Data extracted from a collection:
[Start of Attachment]

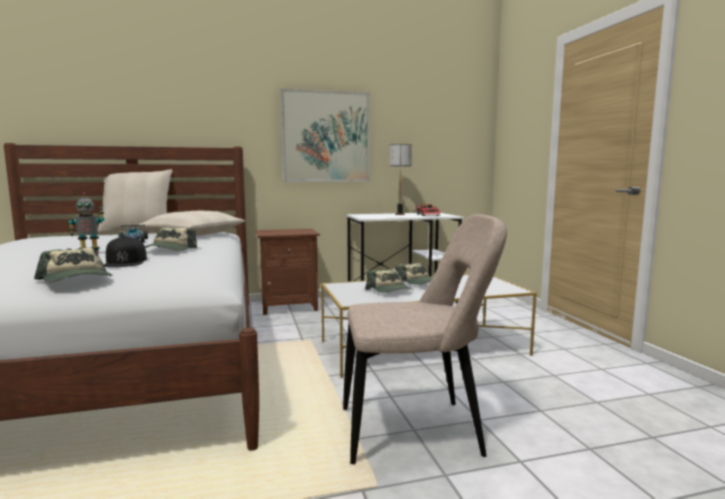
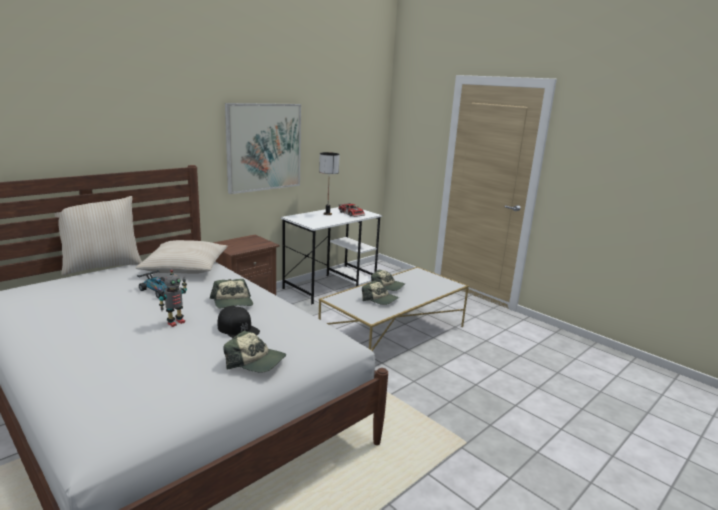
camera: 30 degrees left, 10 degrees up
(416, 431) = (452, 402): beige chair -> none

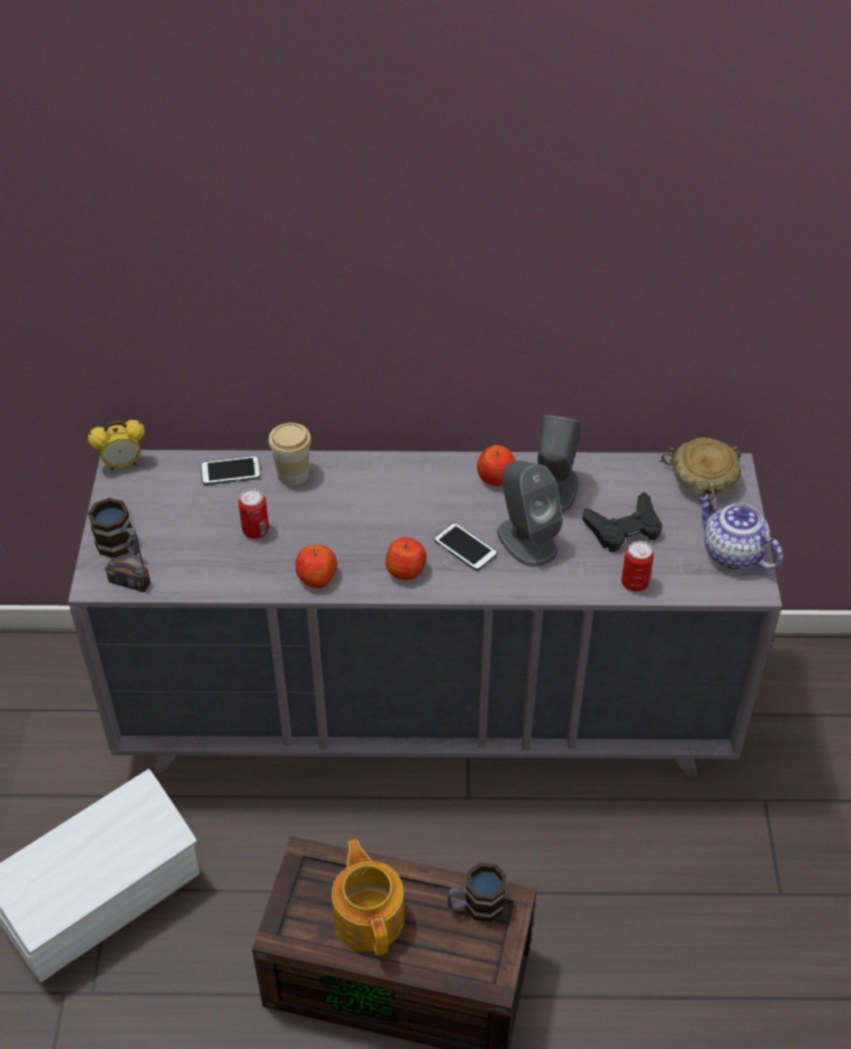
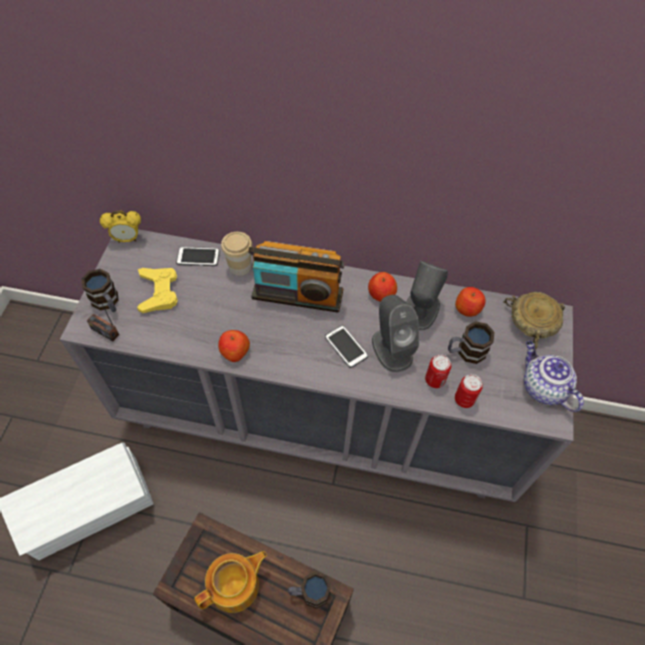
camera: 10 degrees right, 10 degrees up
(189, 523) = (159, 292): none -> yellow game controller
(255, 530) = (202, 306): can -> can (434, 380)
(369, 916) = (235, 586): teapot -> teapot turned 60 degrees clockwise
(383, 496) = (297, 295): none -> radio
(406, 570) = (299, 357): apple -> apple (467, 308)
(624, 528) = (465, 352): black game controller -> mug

[End of Attachment]

Omit the pictures. Transcribe every record exactly.

REPLY:
camera: 30 degrees left, 10 degrees up
(416, 431) = (452, 402): beige chair -> none

camera: 10 degrees right, 10 degrees up
(189, 523) = (159, 292): none -> yellow game controller
(255, 530) = (202, 306): can -> can (434, 380)
(369, 916) = (235, 586): teapot -> teapot turned 60 degrees clockwise
(383, 496) = (297, 295): none -> radio
(406, 570) = (299, 357): apple -> apple (467, 308)
(624, 528) = (465, 352): black game controller -> mug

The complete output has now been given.